[DATASET Boundary: Start]
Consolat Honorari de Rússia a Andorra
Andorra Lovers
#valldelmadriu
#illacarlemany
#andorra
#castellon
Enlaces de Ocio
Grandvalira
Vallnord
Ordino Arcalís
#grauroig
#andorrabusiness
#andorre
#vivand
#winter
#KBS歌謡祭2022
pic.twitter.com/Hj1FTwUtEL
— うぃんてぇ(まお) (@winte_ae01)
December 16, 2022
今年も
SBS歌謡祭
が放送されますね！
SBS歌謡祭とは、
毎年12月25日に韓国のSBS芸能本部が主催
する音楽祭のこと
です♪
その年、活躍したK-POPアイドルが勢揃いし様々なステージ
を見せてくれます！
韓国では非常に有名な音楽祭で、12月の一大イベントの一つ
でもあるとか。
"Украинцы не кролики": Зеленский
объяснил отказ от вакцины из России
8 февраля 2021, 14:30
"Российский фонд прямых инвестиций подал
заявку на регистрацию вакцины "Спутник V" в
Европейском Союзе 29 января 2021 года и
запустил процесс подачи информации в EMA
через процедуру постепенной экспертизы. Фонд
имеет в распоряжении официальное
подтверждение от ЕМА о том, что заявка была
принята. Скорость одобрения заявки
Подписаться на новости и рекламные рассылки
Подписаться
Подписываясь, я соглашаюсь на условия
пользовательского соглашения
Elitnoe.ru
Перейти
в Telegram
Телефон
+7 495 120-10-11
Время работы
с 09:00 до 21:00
[DATASET Boundary: End]
[DATASET Boundary: Start]
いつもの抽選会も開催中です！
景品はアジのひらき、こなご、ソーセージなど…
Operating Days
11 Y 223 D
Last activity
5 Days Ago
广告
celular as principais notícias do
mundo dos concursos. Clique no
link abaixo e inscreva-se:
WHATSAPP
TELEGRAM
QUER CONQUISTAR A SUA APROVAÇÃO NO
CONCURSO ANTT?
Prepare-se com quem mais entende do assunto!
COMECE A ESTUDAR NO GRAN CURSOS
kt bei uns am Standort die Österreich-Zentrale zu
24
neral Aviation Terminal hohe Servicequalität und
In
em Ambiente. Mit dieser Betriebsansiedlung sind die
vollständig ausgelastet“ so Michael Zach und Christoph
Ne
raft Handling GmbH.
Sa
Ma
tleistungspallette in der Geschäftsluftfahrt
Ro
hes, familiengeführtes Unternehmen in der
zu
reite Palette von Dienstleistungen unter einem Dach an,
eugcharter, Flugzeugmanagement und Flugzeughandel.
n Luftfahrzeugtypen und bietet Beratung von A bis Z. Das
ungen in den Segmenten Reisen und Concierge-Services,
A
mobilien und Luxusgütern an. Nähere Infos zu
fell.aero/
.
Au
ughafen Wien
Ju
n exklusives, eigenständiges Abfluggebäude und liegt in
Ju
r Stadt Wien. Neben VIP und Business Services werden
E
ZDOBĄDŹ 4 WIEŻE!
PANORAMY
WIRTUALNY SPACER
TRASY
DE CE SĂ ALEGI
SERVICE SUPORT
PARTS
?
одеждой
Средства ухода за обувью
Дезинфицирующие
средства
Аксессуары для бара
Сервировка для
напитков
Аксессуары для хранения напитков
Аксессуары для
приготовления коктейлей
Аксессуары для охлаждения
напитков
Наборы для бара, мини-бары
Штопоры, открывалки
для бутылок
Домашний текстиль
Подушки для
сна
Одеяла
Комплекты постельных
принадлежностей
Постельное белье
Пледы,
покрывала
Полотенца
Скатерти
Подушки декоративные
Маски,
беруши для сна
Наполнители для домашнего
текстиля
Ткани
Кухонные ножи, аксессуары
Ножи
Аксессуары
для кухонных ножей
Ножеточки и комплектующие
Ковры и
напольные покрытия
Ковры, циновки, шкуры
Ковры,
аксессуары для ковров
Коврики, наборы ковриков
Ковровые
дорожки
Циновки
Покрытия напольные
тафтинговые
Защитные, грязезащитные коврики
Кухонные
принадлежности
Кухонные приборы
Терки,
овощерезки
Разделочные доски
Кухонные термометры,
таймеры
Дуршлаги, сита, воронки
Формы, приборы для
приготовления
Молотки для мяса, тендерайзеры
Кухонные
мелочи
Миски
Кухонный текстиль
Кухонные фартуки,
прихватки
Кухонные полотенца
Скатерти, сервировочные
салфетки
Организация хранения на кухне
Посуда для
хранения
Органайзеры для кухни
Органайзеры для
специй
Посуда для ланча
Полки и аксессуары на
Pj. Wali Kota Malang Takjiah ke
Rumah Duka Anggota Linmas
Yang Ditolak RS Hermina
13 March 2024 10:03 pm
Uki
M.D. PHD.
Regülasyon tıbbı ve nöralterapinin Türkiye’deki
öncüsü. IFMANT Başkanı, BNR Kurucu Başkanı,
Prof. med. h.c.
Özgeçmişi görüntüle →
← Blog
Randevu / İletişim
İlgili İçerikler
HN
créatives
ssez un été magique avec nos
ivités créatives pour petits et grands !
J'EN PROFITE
[DATASET Boundary: End]
[DATASET Boundary: Start]
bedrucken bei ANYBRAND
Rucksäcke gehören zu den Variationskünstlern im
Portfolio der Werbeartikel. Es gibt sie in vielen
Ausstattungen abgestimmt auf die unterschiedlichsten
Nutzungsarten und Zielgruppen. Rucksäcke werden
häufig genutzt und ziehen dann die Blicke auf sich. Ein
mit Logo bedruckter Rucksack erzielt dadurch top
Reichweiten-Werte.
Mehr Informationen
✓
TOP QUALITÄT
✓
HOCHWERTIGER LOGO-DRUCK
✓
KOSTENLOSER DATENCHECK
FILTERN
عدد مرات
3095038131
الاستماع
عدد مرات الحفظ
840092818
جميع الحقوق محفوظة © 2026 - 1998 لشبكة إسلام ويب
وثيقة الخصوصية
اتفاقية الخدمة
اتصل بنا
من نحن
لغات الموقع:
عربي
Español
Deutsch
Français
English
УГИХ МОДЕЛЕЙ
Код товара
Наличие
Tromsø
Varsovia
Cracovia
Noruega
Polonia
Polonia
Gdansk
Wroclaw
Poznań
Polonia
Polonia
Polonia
[DATASET Boundary: End]
◆ ABOUT THIS TASK:
Reproduce verbatim everything in the records from the line containing "bedrucken bei ANYBRAND" down to the line containing "häufig genutzt und", including both of those lines.

◆ WRITTEN RESPONSE:
bedrucken bei ANYBRAND
Rucksäcke gehören zu den Variationskünstlern im
Portfolio der Werbeartikel. Es gibt sie in vielen
Ausstattungen abgestimmt auf die unterschiedlichsten
Nutzungsarten und Zielgruppen. Rucksäcke werden
häufig genutzt und ziehen dann die Blicke auf sich. Ein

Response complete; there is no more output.